[Collected data entries]

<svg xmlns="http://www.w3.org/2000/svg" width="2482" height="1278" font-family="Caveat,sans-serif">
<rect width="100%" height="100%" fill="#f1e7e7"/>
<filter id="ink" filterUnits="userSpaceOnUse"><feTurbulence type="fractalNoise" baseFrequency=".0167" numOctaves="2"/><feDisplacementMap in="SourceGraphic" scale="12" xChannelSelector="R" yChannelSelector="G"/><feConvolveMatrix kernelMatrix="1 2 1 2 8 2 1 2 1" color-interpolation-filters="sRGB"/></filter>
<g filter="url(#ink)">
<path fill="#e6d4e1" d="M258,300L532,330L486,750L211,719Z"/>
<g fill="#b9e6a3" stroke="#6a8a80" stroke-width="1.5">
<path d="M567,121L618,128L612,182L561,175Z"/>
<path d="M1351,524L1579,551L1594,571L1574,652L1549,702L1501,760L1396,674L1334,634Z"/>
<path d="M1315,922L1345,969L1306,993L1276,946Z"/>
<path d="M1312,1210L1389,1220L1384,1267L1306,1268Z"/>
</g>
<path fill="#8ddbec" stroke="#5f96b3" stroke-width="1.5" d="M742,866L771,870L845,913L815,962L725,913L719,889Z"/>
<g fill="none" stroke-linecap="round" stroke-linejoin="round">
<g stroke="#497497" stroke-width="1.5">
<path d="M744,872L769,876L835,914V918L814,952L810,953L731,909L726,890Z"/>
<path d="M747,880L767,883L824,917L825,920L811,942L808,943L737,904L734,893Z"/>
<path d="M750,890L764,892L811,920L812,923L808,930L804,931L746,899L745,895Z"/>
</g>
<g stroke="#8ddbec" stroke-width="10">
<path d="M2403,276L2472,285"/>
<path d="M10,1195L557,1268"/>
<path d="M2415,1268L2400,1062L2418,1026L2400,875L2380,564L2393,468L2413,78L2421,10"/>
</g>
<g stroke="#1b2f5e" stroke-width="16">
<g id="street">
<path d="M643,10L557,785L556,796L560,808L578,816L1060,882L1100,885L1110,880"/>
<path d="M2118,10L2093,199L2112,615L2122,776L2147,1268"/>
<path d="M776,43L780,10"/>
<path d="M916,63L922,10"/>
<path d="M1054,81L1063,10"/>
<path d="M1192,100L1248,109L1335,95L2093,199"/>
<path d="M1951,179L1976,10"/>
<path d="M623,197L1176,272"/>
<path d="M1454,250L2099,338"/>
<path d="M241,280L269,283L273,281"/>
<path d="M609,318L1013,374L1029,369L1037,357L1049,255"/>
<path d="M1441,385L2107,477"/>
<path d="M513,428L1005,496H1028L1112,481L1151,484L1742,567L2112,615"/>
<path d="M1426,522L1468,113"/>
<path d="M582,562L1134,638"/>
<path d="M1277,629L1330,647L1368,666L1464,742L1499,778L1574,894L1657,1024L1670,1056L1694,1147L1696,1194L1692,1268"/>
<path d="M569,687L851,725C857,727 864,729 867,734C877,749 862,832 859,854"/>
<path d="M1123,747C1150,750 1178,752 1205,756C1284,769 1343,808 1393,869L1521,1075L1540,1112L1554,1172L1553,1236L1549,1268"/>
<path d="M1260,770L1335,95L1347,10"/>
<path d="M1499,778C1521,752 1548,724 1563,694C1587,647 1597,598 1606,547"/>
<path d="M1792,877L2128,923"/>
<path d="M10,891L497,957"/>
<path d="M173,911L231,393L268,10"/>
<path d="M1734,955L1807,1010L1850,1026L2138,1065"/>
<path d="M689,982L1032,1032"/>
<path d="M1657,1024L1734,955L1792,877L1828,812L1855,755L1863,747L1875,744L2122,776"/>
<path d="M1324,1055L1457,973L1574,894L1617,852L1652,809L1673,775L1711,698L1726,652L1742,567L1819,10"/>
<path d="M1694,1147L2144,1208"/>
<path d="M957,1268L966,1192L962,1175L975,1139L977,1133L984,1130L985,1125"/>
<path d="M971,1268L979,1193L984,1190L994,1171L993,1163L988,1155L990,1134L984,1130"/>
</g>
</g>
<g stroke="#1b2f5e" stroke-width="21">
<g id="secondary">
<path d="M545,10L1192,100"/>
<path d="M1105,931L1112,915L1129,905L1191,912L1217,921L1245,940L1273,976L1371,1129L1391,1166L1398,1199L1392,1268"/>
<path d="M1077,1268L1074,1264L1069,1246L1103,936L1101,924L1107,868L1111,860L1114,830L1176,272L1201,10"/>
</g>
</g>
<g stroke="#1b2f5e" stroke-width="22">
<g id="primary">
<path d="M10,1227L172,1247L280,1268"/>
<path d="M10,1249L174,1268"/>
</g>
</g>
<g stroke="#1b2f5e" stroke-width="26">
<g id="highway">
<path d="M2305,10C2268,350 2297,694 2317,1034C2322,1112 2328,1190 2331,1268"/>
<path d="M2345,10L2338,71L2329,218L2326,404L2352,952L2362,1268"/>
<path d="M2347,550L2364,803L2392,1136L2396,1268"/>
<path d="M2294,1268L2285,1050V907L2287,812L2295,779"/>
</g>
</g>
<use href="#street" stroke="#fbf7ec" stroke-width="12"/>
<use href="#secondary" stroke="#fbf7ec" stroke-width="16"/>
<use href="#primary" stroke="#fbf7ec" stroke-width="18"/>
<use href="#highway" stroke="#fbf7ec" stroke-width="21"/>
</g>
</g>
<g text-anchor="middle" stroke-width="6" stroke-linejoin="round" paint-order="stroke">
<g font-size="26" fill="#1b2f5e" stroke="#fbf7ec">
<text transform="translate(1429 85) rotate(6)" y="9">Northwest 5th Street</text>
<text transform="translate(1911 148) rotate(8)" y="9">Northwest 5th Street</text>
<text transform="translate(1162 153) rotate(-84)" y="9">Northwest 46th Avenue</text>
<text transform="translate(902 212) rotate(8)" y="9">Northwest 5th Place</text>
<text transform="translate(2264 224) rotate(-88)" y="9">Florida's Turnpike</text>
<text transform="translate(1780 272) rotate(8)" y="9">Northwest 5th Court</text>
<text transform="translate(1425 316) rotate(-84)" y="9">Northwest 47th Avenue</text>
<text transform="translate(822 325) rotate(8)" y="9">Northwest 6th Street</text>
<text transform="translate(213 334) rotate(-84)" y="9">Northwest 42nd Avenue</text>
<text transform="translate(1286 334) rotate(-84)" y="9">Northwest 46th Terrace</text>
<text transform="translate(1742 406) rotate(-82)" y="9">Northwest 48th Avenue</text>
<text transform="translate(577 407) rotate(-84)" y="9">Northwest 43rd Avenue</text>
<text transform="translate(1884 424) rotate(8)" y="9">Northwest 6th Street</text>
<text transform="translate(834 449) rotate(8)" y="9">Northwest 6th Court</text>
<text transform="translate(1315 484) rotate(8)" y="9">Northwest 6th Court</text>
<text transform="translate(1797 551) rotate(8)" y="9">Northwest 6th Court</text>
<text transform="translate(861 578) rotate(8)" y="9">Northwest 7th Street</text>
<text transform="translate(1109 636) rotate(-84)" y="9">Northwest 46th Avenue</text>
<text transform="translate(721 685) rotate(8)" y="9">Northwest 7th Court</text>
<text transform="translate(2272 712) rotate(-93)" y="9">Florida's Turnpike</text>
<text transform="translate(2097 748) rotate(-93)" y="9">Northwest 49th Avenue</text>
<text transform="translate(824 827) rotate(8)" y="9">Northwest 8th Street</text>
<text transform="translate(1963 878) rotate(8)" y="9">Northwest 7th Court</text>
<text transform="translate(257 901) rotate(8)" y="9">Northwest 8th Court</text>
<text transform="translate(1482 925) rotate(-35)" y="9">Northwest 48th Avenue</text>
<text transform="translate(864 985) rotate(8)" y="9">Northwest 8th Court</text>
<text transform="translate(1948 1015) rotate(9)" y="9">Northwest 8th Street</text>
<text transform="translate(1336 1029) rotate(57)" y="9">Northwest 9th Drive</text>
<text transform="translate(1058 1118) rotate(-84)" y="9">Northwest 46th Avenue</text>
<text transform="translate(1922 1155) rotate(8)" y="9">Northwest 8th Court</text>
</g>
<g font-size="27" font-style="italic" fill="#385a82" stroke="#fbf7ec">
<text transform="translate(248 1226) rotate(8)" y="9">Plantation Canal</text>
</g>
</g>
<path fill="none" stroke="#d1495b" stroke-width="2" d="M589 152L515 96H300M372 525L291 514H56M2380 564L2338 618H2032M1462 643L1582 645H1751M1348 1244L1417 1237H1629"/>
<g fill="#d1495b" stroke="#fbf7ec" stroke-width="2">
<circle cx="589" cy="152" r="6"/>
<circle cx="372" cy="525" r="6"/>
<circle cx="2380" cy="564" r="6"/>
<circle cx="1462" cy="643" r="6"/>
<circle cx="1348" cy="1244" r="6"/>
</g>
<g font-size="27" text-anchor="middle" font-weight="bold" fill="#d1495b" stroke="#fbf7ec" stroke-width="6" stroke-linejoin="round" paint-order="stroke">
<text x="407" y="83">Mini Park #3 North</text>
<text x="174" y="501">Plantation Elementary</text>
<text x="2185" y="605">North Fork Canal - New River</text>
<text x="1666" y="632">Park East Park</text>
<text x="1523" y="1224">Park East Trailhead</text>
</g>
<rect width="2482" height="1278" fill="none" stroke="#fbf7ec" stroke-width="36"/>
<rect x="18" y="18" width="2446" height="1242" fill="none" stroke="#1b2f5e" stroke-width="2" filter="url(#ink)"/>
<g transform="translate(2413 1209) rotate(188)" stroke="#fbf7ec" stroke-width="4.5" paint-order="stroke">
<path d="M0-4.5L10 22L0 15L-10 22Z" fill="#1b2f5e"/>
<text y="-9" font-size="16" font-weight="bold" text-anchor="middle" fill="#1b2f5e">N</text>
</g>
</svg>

--

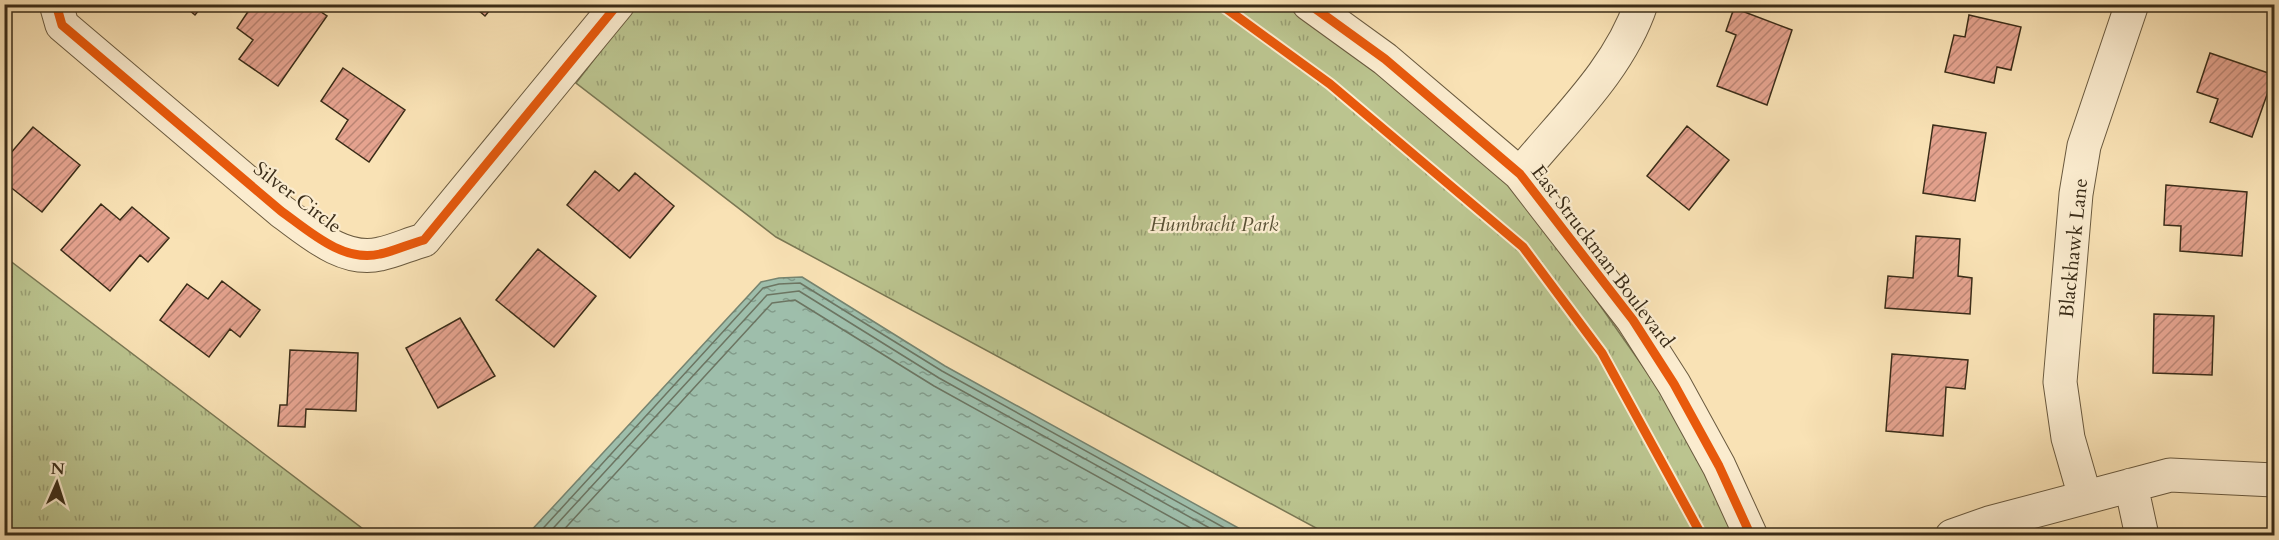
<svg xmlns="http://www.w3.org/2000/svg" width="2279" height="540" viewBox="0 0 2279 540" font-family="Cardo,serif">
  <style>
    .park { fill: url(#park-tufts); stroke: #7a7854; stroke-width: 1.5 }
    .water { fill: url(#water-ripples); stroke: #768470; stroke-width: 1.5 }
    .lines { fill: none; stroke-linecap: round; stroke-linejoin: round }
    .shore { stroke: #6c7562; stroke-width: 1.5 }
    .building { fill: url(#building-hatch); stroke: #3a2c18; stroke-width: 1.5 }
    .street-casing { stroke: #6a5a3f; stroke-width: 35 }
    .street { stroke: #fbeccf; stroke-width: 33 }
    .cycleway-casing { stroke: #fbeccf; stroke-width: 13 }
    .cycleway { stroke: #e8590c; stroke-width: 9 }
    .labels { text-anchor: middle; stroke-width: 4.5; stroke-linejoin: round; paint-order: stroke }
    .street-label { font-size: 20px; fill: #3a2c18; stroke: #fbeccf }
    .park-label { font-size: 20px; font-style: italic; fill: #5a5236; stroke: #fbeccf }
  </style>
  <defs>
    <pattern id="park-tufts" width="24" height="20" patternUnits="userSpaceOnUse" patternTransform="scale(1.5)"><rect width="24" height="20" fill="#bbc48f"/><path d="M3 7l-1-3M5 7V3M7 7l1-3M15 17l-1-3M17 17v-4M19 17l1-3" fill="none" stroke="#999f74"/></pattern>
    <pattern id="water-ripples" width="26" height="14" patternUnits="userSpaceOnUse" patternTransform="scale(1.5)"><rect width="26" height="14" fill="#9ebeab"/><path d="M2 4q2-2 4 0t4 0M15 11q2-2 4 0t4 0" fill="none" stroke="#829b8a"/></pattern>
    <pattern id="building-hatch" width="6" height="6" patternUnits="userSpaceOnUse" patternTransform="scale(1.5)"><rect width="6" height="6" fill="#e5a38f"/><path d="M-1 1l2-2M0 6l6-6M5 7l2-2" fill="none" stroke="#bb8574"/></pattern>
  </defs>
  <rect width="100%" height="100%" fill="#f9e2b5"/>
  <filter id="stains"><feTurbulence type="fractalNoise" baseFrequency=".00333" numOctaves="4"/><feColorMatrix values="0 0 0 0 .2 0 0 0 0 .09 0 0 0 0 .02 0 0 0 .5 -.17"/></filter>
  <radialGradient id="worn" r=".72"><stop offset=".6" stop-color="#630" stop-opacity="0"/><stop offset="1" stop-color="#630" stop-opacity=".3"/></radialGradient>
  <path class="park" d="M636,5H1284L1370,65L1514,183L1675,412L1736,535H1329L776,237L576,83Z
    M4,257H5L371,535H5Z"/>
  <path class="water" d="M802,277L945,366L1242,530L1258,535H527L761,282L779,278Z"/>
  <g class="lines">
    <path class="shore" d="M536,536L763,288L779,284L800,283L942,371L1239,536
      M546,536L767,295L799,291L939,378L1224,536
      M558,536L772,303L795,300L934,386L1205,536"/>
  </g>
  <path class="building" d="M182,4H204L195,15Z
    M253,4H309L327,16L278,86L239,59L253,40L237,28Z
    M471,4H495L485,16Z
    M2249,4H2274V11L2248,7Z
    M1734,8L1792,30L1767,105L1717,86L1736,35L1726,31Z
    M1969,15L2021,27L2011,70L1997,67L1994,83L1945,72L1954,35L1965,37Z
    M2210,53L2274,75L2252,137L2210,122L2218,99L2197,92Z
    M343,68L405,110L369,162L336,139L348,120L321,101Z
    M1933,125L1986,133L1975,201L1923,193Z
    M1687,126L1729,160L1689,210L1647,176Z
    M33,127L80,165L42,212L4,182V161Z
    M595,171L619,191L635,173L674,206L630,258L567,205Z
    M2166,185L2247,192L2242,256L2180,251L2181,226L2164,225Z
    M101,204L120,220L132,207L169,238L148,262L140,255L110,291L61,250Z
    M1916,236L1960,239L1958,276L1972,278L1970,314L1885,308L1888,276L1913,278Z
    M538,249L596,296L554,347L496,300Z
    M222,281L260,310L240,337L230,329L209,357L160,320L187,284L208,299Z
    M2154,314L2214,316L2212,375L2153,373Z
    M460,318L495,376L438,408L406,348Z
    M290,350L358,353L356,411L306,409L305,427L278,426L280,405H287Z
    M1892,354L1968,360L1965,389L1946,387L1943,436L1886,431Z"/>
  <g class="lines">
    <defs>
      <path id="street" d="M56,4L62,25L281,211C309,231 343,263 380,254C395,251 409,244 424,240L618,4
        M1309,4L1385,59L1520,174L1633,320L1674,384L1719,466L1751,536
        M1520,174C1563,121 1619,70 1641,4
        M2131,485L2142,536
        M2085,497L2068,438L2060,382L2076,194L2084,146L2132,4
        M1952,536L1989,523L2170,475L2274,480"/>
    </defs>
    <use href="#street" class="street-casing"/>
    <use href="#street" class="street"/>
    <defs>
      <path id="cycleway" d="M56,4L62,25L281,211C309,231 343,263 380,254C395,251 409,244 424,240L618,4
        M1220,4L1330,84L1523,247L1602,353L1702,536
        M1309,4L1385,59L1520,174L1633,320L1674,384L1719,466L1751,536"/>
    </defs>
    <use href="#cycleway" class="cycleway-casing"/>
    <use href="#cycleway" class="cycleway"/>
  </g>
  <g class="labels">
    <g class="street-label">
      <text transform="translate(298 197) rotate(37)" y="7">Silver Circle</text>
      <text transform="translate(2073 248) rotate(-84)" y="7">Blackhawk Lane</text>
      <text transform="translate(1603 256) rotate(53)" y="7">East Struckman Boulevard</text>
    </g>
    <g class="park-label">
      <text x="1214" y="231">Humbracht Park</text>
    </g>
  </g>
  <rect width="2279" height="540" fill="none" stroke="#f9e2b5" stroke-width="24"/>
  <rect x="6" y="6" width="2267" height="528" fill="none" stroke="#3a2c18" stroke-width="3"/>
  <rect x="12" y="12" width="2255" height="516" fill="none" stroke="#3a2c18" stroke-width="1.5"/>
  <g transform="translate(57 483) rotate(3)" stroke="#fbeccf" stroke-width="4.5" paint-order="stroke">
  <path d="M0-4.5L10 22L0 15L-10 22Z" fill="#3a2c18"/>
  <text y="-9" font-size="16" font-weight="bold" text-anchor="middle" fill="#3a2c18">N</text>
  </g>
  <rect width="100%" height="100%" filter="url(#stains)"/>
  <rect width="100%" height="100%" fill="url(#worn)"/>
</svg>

Instructions to follow>
Determine the number of lines in the entries above where the string "baseFrequency" appears. Answer with the number alone.

Solution for this task>
2